The newish Cabardes appellation is a small region in the hills north of Carcassonne and the home of the family run, organic Maison Ventenac which produces a smallish range of bespoke wines that benefit from a climate that has some fresher Atlantic influences balancing the hot dryness of the Mediterranean. So the Maison Ventenac  Signature Reserve de Jeanne 2017 (£10.95 jnwine.com) is a beguiling blend of the lighter, fresher notes of cabernet franc – not otherwise common in the Languedoc – and violet scented, tarry, peppery, velvety syrah.
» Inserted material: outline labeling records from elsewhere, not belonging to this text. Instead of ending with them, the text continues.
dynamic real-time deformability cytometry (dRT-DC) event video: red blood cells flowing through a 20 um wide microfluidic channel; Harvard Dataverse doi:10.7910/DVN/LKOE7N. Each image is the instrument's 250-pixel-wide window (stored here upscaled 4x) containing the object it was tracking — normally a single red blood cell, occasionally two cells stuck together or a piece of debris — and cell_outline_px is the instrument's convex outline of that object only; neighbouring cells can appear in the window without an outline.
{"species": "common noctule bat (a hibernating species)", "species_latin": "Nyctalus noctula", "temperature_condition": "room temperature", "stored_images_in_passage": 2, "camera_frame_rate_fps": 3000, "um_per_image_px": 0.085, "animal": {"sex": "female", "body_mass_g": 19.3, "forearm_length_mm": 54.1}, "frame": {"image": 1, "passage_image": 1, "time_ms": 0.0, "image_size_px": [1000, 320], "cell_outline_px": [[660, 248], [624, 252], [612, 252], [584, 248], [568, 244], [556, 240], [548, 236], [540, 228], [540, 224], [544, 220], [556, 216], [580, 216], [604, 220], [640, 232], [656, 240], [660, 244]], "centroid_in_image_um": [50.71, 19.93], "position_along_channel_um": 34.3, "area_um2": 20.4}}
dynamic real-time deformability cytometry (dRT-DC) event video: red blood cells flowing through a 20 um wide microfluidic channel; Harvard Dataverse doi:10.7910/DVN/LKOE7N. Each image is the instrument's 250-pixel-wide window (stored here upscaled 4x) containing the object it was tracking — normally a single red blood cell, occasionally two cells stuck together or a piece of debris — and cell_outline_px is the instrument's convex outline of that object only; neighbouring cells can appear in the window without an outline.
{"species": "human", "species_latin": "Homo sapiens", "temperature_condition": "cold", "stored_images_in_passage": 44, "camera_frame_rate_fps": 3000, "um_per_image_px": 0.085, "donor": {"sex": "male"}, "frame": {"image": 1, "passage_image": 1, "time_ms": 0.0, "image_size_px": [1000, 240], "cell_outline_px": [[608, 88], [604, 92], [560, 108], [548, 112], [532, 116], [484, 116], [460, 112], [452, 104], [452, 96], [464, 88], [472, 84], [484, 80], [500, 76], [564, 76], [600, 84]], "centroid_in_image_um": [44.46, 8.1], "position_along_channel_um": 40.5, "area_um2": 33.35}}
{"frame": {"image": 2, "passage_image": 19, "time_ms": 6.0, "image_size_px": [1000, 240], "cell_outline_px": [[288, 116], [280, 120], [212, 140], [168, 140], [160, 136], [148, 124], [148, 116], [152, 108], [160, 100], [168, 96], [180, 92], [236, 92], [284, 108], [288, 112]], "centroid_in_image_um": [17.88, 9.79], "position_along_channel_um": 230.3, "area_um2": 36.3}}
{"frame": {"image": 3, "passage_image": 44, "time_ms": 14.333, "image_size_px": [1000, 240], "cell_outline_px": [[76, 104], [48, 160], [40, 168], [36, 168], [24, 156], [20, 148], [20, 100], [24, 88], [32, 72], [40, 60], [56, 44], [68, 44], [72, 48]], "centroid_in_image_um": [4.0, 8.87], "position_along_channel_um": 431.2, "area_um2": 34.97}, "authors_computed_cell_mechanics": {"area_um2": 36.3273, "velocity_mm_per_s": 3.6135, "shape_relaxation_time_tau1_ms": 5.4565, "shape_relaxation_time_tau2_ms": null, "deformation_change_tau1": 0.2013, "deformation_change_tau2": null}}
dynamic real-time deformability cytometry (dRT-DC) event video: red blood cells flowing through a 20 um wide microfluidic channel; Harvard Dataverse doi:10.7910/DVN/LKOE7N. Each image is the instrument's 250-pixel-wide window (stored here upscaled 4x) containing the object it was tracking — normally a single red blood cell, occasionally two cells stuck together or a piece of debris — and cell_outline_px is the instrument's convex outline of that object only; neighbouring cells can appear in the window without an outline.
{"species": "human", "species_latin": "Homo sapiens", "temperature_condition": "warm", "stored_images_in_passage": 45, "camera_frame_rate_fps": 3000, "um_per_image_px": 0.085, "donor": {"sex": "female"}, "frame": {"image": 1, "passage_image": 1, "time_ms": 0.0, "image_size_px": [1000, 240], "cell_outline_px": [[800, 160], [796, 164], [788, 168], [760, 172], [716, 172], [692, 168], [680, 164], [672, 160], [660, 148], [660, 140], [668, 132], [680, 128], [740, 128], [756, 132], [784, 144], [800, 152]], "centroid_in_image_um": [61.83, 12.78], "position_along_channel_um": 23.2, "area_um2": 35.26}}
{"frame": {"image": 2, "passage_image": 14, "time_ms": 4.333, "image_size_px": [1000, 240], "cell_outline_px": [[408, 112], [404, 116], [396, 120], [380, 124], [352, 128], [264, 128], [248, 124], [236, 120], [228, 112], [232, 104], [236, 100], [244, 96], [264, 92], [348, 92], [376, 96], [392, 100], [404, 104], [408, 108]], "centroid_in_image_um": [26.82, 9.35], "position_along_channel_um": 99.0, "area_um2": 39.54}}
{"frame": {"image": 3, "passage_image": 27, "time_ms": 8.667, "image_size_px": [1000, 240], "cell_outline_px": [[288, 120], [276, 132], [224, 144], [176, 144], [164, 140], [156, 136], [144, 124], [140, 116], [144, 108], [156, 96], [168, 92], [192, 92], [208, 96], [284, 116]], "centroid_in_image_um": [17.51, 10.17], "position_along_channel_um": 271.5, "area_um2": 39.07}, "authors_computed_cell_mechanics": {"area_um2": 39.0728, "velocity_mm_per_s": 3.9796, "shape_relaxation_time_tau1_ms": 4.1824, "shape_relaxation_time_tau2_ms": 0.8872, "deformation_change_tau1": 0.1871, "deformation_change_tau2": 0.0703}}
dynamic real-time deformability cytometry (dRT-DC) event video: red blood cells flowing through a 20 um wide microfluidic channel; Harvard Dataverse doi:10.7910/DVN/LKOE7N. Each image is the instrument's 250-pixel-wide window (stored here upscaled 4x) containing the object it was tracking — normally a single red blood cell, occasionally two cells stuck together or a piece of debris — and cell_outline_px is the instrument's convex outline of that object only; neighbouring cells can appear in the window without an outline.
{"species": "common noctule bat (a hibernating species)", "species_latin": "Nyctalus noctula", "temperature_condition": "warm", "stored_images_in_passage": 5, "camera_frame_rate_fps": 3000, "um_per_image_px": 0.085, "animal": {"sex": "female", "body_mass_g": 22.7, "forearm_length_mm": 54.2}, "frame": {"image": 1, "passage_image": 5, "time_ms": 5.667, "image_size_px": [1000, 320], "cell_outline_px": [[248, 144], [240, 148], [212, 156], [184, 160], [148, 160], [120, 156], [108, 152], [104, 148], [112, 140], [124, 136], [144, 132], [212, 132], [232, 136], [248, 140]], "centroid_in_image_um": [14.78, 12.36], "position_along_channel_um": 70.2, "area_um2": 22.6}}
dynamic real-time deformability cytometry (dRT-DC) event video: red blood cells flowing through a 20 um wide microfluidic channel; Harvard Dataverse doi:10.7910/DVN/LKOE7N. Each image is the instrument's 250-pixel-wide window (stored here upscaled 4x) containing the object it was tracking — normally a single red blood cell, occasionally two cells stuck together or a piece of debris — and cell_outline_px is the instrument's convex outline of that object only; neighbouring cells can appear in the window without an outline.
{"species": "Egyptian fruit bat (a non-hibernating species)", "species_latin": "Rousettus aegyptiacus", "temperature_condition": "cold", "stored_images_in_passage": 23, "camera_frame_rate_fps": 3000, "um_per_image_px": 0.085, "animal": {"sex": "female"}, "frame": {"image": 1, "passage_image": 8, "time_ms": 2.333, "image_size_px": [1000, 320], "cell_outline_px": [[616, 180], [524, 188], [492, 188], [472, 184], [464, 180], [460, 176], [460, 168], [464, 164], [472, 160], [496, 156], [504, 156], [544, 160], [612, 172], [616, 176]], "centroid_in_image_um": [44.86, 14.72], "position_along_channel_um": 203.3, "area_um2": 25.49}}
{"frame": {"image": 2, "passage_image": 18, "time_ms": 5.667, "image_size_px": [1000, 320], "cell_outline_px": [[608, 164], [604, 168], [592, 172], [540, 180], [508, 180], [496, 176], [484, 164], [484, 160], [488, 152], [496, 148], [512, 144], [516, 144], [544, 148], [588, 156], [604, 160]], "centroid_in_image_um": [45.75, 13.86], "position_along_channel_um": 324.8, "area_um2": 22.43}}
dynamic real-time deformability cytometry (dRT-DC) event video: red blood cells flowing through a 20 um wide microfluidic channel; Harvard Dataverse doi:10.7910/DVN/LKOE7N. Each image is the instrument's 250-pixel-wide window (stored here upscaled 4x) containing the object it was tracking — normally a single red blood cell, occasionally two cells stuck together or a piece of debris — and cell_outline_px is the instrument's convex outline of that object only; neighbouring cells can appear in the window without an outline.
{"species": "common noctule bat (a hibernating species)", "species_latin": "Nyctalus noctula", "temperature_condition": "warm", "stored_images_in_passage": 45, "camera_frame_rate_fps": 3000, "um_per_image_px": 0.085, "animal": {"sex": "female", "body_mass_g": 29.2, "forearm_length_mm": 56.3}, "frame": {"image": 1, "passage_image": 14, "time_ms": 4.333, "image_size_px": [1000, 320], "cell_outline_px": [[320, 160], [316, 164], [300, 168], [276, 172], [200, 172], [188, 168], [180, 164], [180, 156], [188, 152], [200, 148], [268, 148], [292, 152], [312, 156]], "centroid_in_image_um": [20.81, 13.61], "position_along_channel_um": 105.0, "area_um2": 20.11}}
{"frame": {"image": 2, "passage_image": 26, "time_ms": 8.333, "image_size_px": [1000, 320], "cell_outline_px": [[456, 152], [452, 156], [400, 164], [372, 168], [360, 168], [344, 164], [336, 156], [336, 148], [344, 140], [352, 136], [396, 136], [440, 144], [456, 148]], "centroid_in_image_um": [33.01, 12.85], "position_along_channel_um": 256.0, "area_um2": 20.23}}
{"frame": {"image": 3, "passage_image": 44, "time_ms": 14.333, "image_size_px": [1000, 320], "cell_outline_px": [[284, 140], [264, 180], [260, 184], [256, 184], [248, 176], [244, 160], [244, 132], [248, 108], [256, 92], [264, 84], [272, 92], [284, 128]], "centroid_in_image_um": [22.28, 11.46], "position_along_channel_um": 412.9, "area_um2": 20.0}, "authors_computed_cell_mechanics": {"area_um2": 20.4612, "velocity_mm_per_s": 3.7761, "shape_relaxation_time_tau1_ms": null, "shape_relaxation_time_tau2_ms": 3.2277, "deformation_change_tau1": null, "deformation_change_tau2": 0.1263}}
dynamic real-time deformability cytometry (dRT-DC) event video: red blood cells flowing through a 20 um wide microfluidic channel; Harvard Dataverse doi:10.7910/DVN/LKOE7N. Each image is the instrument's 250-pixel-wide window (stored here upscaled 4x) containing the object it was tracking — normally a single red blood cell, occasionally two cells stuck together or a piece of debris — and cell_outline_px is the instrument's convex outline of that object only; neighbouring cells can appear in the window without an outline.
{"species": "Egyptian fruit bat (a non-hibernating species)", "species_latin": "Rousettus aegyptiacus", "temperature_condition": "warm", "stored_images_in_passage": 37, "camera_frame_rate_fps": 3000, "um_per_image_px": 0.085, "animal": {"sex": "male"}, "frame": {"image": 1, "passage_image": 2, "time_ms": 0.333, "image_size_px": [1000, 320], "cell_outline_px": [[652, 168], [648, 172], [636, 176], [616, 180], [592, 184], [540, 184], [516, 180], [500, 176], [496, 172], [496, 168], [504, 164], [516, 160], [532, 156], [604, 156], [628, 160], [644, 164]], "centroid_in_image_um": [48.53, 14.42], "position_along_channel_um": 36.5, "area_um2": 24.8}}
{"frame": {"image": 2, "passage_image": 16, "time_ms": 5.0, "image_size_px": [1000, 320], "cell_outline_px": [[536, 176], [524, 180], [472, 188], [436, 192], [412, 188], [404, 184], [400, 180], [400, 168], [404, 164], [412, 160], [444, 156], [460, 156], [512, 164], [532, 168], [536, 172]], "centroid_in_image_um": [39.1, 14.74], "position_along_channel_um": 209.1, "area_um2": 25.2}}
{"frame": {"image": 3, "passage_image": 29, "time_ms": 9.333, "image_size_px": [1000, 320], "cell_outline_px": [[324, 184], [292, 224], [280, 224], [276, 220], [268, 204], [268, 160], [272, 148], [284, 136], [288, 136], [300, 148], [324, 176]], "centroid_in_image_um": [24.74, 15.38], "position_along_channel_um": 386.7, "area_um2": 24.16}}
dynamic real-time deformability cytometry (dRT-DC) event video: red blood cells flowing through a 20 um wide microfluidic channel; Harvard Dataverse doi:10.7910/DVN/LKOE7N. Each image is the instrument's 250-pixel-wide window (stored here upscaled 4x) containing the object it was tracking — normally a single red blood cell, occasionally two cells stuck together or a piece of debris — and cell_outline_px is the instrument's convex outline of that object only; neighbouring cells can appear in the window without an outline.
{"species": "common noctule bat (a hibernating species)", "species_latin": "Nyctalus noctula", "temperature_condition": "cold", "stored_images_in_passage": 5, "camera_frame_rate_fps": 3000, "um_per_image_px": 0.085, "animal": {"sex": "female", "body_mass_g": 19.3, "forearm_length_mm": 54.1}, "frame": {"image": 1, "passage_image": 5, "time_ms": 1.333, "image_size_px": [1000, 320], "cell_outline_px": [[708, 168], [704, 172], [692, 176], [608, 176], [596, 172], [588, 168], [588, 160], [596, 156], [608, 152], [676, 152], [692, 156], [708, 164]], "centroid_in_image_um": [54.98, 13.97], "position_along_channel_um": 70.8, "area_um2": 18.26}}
A lovely, medium bodied, well crafted wine of great charm and ideal with any charcuterie or pasta dishes.  

Moving back east and among the patchwork of vineyards and small ancient villages north of Montpellier lies another family run concern, the Chateau Puech-Haut in the village of Saint Drezery, which produces big, classy wines from various blends, such as the Puech-Haut Prestige Rouge 2016 (£21.50 waudwines.com ; winebuyers.com) made from, typically, a blend of grenache, syrah and carignan. And this is a serious wine for serious occasions: concentrated, complex flavours of plummy dark fruits, some brambly, herbal notes. A real mouth-filling, powerful wine, for roasted meats and, coming up of course, autumnal game and mushrooms. Flavours to relish, with a wine redolent of the sun-baked south of France.